Катон увидел румянец смущения на лице молодого племянника Верики и подумал, что он проглотит упрек, но принц не смолчал:
— Государь, я тогда был моложе и легче поддавался влиянию, однако с тех пор мне довелось узнать римлян лучше, познакомиться с их образом жизни, с обычаями и даже сражаться с ними бок о бок. Я научился уважать их и ценить то, что они нам несут.
— А что же такого они вам несут? — вступил в разговор напомаженный грек. — Мне было бы интересно узнать твое мнение. Выслушать его из первых уст, так сказать.
— Я полагал, что уж грекам-то это должно быть известно.
— Прости, — улыбнулся купец, — но мы живем под римской рукой слишком долго, чтобы помнить о былых временах. И поскольку я вложил изрядное состояние в развитие торговых связей с новой провинцией, мне бы хотелось понять, как относятся ее жители к складывающейся сейчас ситуации. Если ты, конечно, не против, молодой принц?
Тинкоммий в задумчивости поскреб подбородок, мимолетно поймав любопытствующий взгляд Макрона.
— Тинкоммий, поделись с нами своими мыслями, — мягко попросил Верика.
— Государь, как и ты, я какое-то время жил в Галлии и видел там то же, что видел и ты: огромные города со всеми их диковинами. Слышал я и рассказы о великих дорогах, которые связывают всю империю, о богатстве, которое протекает по ним до самых дальних ее уголков. А самое главное, о чем ты и сам не раз говорил, там есть порядок. Порядок, который не допускает никаких столкновений, который заставляет все население этой державы жить в мире друг с другом, чтобы на нее не обрушились ужасы внутренних войн. Именно это определяет первенство Рима.

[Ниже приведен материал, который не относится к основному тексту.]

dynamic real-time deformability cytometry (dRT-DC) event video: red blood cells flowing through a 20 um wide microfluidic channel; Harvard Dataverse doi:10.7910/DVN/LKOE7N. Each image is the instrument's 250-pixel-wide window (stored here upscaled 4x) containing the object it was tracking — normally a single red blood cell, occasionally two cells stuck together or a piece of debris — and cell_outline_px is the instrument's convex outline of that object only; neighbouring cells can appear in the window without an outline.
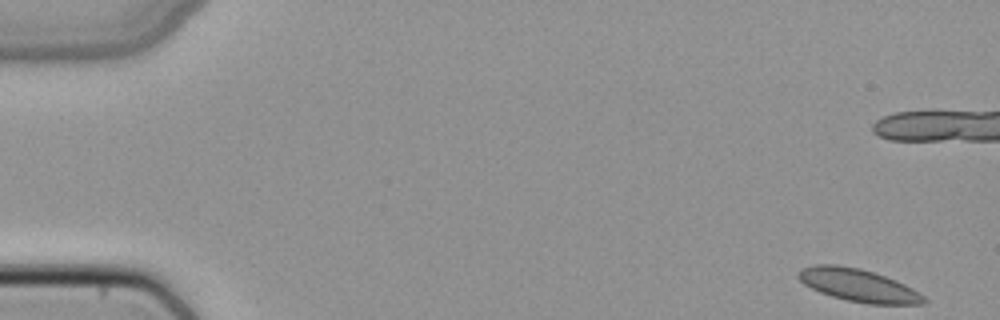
{"species": "common noctule bat (a hibernating species)", "species_latin": "Nyctalus noctula", "temperature_condition": "cold", "stored_images_in_passage": 50, "camera_frame_rate_fps": 3000, "um_per_image_px": 0.085, "animal": {"sex": "female", "body_mass_g": 22.7, "forearm_length_mm": 54.2}, "frame": {"image": 1, "passage_image": 1, "time_ms": 0.0, "image_size_px": [1000, 320], "cell_outline_px": [[928, 300], [924, 304], [868, 304], [848, 300], [832, 296], [820, 292], [804, 284], [796, 276], [796, 272], [800, 268], [816, 264], [836, 264], [860, 268], [896, 280], [912, 288], [924, 296]], "centroid_in_image_um": [72.93, 24.24], "position_along_channel_um": 12.1, "area_um2": 23.93}}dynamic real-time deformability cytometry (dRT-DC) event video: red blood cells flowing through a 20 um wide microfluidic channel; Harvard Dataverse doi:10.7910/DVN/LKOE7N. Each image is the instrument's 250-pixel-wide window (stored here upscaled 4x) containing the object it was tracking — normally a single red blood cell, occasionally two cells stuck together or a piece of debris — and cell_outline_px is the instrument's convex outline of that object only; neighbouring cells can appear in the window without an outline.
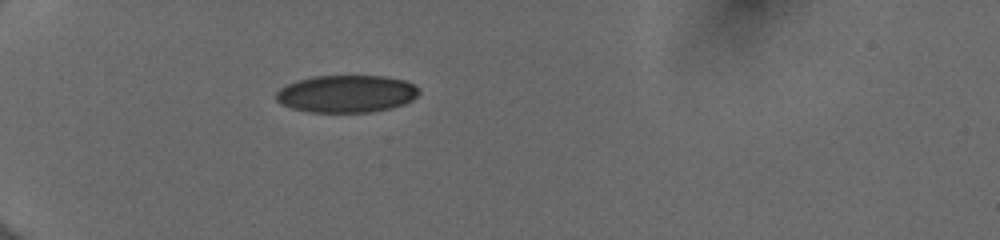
{"species": "human", "species_latin": "Homo sapiens", "temperature_condition": "cold", "stored_images_in_passage": 36, "camera_frame_rate_fps": 3000, "um_per_image_px": 0.085, "donor": {"sex": "female"}, "frame": {"image": 1, "passage_image": 1, "time_ms": 0.0, "image_size_px": [1000, 240], "cell_outline_px": [[420, 92], [412, 100], [404, 104], [392, 108], [372, 112], [308, 112], [292, 108], [280, 104], [276, 100], [276, 92], [280, 88], [296, 80], [312, 76], [384, 76], [404, 80], [420, 88]], "centroid_in_image_um": [29.45, 7.97], "position_along_channel_um": 55.6, "area_um2": 31.33}}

Макрон внимательно наблюдал за Тинкоммием, и ему показалось, что молодой атребат говорит вполне искренне. «Правда, кто его знает, что на уме у этих бриттов», — подумал центурион, опрокидывая очередной рог с элем.
— Насколько я помню, атребаты всегда сражались с соседями, — продолжил Тинкоммий. — Из века в век с дуротригами, а с недавней поры и с катувеллаунами, которые дошли в своей дерзости до того, что изгнали тебя, государь.
Верика нахмурился, раздраженный бестактным, несвоевременным упоминанием о том, как обошелся с ним Каратак.
— Я никогда не знал ничего другого. Междоусобные войны, раздоры — это наше привычное состояние, ставшее образом жизни всех наших населяющих остров кельтских племен. Вот почему мы живем в таких бедных хижинах, вот почему мы не создали и не можем создать собственную державу. У нас нет общей цели, поэтому мы вынуждены связать себя с теми, у кого она есть… и есть император, способный вести к этой цели.